*** Opening of Extracted records ***

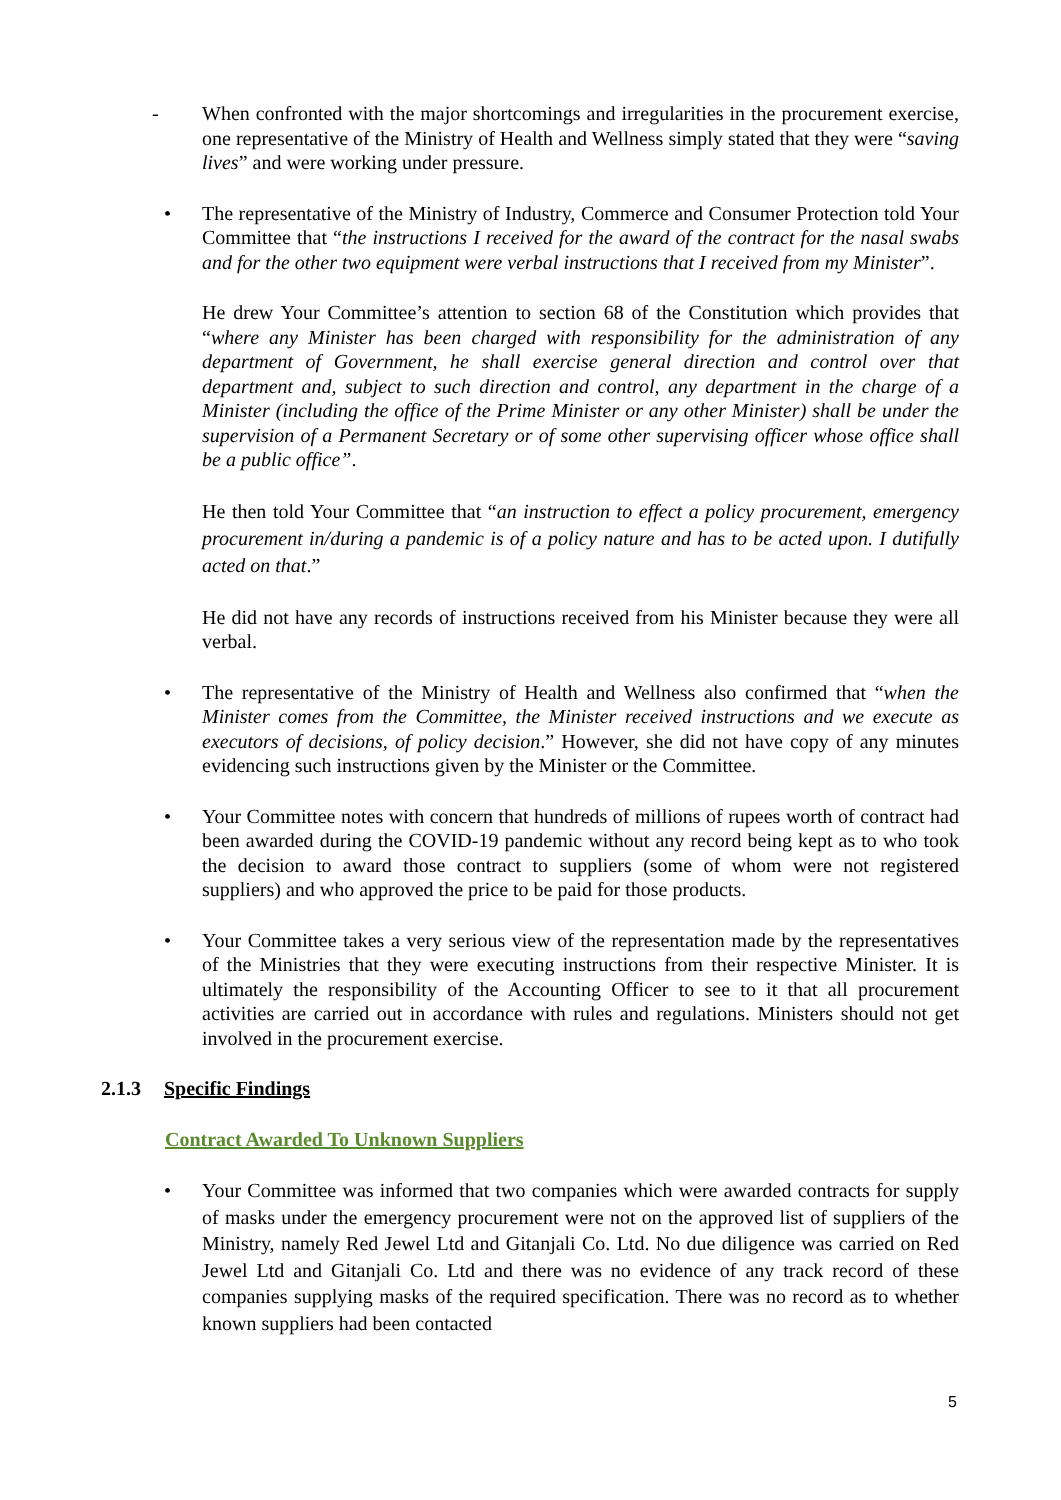- When confronted with the major shortcomings and irregularities in the procurement exercise, one representative of the Ministry of Health and Wellness simply stated that they were “saving lives” and were working under pressure.
• The representative of the Ministry of Industry, Commerce and Consumer Protection told Your Committee that “the instructions I received for the award of the contract for the nasal swabs and for the other two equipment were verbal instructions that I received from my Minister”.
He drew Your Committee’s attention to section 68 of the Constitution which provides that “where any Minister has been charged with responsibility for the administration of any department of Government, he shall exercise general direction and control over that department and, subject to such direction and control, any department in the charge of a Minister (including the office of the Prime Minister or any other Minister) shall be under the supervision of a Permanent Secretary or of some other supervising officer whose office shall be a public office”.
He then told Your Committee that “an instruction to effect a policy procurement, emergency procurement in/during a pandemic is of a policy nature and has to be acted upon. I dutifully acted on that.”
He did not have any records of instructions received from his Minister because they were all verbal.
• The representative of the Ministry of Health and Wellness also confirmed that “when the Minister comes from the Committee, the Minister received instructions and we execute as executors of decisions, of policy decision.” However, she did not have copy of any minutes evidencing such instructions given by the Minister or the Committee.
• Your Committee notes with concern that hundreds of millions of rupees worth of contract had been awarded during the COVID-19 pandemic without any record being kept as to who took the decision to award those contract to suppliers (some of whom were not registered suppliers) and who approved the price to be paid for those products.
• Your Committee takes a very serious view of the representation made by the representatives of the Ministries that they were executing instructions from their respective Minister. It is ultimately the responsibility of the Accounting Officer to see to it that all procurement activities are carried out in accordance with rules and regulations. Ministers should not get involved in the procurement exercise.
2.1.3 Specific Findings
Contract Awarded To Unknown Suppliers
• Your Committee was informed that two companies which were awarded contracts for supply of masks under the emergency procurement were not on the approved list of suppliers of the Ministry, namely Red Jewel Ltd and Gitanjali Co. Ltd. No due diligence was carried on Red Jewel Ltd and Gitanjali Co. Ltd and there was no evidence of any track record of these companies supplying masks of the required specification. There was no record as to whether known suppliers had been contacted
5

*** Close of Extracted records ***

> **Task statement**
Transcribe all of the data above exactly; no picture belongs in the copy.

> **Task solution**
- When confronted with the major shortcomings and irregularities in the procurement exercise, one representative of the Ministry of Health and Wellness simply stated that they were “saving lives” and were working under pressure.
• The representative of the Ministry of Industry, Commerce and Consumer Protection told Your Committee that “the instructions I received for the award of the contract for the nasal swabs and for the other two equipment were verbal instructions that I received from my Minister”.
He drew Your Committee’s attention to section 68 of the Constitution which provides that “where any Minister has been charged with responsibility for the administration of any department of Government, he shall exercise general direction and control over that department and, subject to such direction and control, any department in the charge of a Minister (including the office of the Prime Minister or any other Minister) shall be under the supervision of a Permanent Secretary or of some other supervising officer whose office shall be a public office”.
He then told Your Committee that “an instruction to effect a policy procurement, emergency procurement in/during a pandemic is of a policy nature and has to be acted upon. I dutifully acted on that.”
He did not have any records of instructions received from his Minister because they were all verbal.
• The representative of the Ministry of Health and Wellness also confirmed that “when the Minister comes from the Committee, the Minister received instructions and we execute as executors of decisions, of policy decision.” However, she did not have copy of any minutes evidencing such instructions given by the Minister or the Committee.
• Your Committee notes with concern that hundreds of millions of rupees worth of contract had been awarded during the COVID-19 pandemic without any record being kept as to who took the decision to award those contract to suppliers (some of whom were not registered suppliers) and who approved the price to be paid for those products.
• Your Committee takes a very serious view of the representation made by the representatives of the Ministries that they were executing instructions from their respective Minister. It is ultimately the responsibility of the Accounting Officer to see to it that all procurement activities are carried out in accordance with rules and regulations. Ministers should not get involved in the procurement exercise.
2.1.3 Specific Findings
Contract Awarded To Unknown Suppliers
• Your Committee was informed that two companies which were awarded contracts for supply of masks under the emergency procurement were not on the approved list of suppliers of the Ministry, namely Red Jewel Ltd and Gitanjali Co. Ltd. No due diligence was carried on Red Jewel Ltd and Gitanjali Co. Ltd and there was no evidence of any track record of these companies supplying masks of the required specification. There was no record as to whether known suppliers had been contacted
5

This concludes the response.